Condong Catur, Sleman. Komunitas Wisma Skolastikat Claretian mengadakan “Seminar dan Diskusi Interdisipliner dengan Kaum Muda” pada Minggu (8/1/2023). Kegiatan ini merupakan aktualisasi Impian ke-4 dalam Proyek Komunitas WSCY tentang “Kerasulan Kaum Muda dan Promosi Panggilan”, terutama yang tertuang dalam tekad ke-3 yakni “mengadakan diskusi akademik dengan kaum muda”. Sasaran dari kegiatan ini adalah para mahasiswa yang berasal dari luar Jawa atau mahasiswa rantau.
Kemunculan seminar dan diksusi interdisipliner ini berangkat dari sebuah keprihatinan melihat berbagai fenomena mahasiswa rantau yang tidak memaksimalkan kemampuan mereka di bangku perkuliahan. Mahasiswa rantau biasanya mendapat masalah tertentu yang muncul di awal perkuliahannya karena harus beradaptasi dengan kebudayaan yang baru, sistem pendidikan yang baru dan lingkungan sosial yang baru. Hal ini kemudian muncul shifting mentality dari mahasiswa rantau. Kalau kita menelisik lebih dalam sebenarnya mahasiswa rantau memiliki prestasi akademik yang baik di bangku SMA. Bahkan sebagian dari mereka adalah mahasiswa yang mendapatkan beasiswa presetasi tertentu.
Seminar dan diskusi interdisipliner ini mengambil tema Kepemimpinan Diri. Kegiatan tersebut dimoderatori oleh Fr. Yovendi Mali Koli, CMF, dan P. Metodius Manek, CMF, S.S., M.M bertindak sebagai pemateri seminar.
Dalam materinya yang berjudul “Personal Branding sebagai Strategi Manajemen Diri”, P. Todi, CMF mengatakan bahwa personal brand bersifat itu imperatif karena berbagai alasan. Pertama, hal ini membedakan seseorang dari orang lain, terutama saingannya; reputasinya merepresentasikan sebuah keunggulan yang membedakannya dari orang lain. Personal brand membantu orang mengembangkan visibilitasnya, juga sekaligus menampakkan aspek-aspek tertentu yang dimilikinya.
Kedua, personal brand menjadi penanda bagi seseorang sebagai ahli pada bidang yang digelutinya. Sebuah brand yang sukses mempromosikan seseorang sebagai yang terbaik, bukan hanya karena menjadi solusi bagi sebuah persoalan, melainkan juga karena tampil sebagai pilihan terbaik.

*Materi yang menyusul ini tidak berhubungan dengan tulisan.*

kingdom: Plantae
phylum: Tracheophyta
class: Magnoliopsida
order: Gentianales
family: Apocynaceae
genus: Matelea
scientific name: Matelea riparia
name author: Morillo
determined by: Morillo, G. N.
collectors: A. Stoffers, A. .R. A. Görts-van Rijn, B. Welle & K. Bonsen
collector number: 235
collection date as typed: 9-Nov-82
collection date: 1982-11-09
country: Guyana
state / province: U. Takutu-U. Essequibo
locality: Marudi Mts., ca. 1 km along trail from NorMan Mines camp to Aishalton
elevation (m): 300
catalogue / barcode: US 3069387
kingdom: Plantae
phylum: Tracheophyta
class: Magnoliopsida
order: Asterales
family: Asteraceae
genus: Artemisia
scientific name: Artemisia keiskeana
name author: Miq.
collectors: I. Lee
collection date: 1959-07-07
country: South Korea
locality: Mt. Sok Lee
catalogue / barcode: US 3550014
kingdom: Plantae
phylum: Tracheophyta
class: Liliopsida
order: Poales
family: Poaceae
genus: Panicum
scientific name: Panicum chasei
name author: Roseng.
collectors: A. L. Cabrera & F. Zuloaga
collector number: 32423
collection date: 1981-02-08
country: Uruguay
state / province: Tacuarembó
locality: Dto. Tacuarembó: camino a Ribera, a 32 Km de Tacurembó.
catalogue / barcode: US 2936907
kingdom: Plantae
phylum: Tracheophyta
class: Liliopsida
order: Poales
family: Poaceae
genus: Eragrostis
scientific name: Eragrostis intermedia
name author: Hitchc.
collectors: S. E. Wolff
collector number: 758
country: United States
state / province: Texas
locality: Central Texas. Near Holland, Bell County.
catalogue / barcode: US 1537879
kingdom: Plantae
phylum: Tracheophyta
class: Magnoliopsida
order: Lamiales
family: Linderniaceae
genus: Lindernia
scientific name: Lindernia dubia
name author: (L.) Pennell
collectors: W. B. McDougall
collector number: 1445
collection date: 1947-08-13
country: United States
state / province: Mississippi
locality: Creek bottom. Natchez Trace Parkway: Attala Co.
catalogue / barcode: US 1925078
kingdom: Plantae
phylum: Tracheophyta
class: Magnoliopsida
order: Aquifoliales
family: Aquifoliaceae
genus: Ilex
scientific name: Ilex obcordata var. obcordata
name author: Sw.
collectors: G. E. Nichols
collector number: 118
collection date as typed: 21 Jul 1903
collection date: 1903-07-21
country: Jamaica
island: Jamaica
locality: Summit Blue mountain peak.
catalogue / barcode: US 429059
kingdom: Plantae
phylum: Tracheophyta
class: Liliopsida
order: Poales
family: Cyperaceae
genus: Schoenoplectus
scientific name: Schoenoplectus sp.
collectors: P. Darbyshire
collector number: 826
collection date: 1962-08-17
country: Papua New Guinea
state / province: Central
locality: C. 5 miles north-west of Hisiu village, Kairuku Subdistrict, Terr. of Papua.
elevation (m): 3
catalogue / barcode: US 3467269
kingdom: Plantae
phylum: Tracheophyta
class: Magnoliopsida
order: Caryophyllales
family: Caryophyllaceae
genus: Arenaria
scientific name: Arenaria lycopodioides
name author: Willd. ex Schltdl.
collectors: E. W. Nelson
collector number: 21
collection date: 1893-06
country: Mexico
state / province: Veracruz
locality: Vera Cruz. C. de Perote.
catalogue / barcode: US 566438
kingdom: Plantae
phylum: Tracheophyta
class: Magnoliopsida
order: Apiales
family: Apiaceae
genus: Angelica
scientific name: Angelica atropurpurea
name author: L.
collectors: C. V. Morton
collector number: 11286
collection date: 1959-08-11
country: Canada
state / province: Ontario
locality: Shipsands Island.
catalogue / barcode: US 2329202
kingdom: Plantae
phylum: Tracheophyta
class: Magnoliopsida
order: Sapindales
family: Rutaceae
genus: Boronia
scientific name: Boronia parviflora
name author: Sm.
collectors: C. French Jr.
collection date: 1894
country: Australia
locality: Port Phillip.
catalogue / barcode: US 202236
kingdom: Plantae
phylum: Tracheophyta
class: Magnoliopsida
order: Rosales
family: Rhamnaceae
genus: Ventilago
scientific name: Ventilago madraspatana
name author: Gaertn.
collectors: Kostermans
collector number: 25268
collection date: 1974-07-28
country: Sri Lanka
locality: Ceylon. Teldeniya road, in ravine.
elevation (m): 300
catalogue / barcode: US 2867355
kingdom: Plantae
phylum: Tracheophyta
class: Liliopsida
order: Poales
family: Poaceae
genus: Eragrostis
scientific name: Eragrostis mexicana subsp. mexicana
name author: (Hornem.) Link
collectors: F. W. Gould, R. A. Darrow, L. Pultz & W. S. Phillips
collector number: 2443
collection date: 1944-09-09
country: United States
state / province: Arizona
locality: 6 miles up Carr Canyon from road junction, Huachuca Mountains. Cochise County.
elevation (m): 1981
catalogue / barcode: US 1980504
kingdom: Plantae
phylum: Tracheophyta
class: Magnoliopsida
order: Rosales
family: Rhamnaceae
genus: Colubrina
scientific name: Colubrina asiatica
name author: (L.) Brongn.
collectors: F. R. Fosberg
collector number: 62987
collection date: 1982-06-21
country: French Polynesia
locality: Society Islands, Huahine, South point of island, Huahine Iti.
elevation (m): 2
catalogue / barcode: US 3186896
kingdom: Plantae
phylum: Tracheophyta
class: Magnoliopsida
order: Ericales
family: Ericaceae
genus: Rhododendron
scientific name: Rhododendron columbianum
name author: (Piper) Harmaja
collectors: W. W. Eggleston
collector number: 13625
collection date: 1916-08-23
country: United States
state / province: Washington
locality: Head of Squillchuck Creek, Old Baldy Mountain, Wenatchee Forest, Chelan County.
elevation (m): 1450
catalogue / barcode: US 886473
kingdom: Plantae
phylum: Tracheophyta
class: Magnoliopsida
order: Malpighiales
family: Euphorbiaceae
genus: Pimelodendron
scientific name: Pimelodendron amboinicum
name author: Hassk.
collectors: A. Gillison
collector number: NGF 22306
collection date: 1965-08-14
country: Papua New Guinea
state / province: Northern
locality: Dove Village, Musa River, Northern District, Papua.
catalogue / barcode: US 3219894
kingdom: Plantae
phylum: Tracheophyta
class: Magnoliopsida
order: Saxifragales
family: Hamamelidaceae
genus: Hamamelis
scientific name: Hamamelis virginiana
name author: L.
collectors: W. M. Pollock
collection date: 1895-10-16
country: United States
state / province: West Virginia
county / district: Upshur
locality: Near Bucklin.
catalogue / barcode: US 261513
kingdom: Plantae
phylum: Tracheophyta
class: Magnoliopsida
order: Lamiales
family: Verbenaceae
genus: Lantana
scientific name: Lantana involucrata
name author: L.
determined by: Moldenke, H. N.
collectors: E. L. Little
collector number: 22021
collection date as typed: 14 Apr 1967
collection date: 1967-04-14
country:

P. Todi, CMF juga menekankan bahwa keberadaan media sosial yang masih seperti sekarang ini merupakan instrumen terbaik dan termudah untuk membangun identitas pribadi (personal identity), memelihara reputasi dan menjadi terlihat dalam industri tertentu. Gambaran diri yang muncul lewat media sosial ini bisa berupa identitas sosial (social identity) dan bisa berupa identitas personal (personal identity). Menurut P. Todi, CMF, untuk membangun personal branding lebih terkait kepada bagaimana membangun personal identity ketimbang membangun social identity.
Selanjutnya, P. Todi, CMF memaparkan perihal bagaimana membangun personal identity. Baginya, personal identity itu memiliki tiga dimensi, yakni self-esteem, self-efficacy, dan self-monitoring.
“Personal identity terdiri dari tiga dimensi, yaitu pertama, self-esteem; seseorang merasa penampilan luar yang berharga, selalu bangga dengan diri sendiri dan sadar akan segala sesuatu yang lebih dalam dirinya. Kedua, self-efficacy; seseorang bisa melakukan apapun, mempunyai semangat belajar otodidak dan cepat move on. Ketiga, self-monitoring; seseorang bisa mengatasi persoalan apapun yang dihadapinya, mempunyai semangat bunglon-cepat beradaptasi dengan situasi dan konteks tertentu”, jelasnya.
Setelah mempresentasikan materinya, P. Todi, CMF menyampaikan beberapa pertanyaan penting kepada peserta yang hadir untuk didiskusikan dalam kelompok dan dipresentasikan. Diskusi dan presentasi kelompok merupakan feedback atas materi yang telah disampampaikan sekaligus menjadi tempat bagi para peserta untuk membagikan pengalaman pribadi mereka perihal pengembangan diri mereka di tanah rantau.
Kegiatan ini berlangsung di Komunitas Wisma Skolastikat Claretian, Jogjakarta dan dihadiri oleh 40 mahasiswa rantau. Seminar dan diskusi ini berlangsung selama 3 jam (pukul 16.30-19.30 WIB).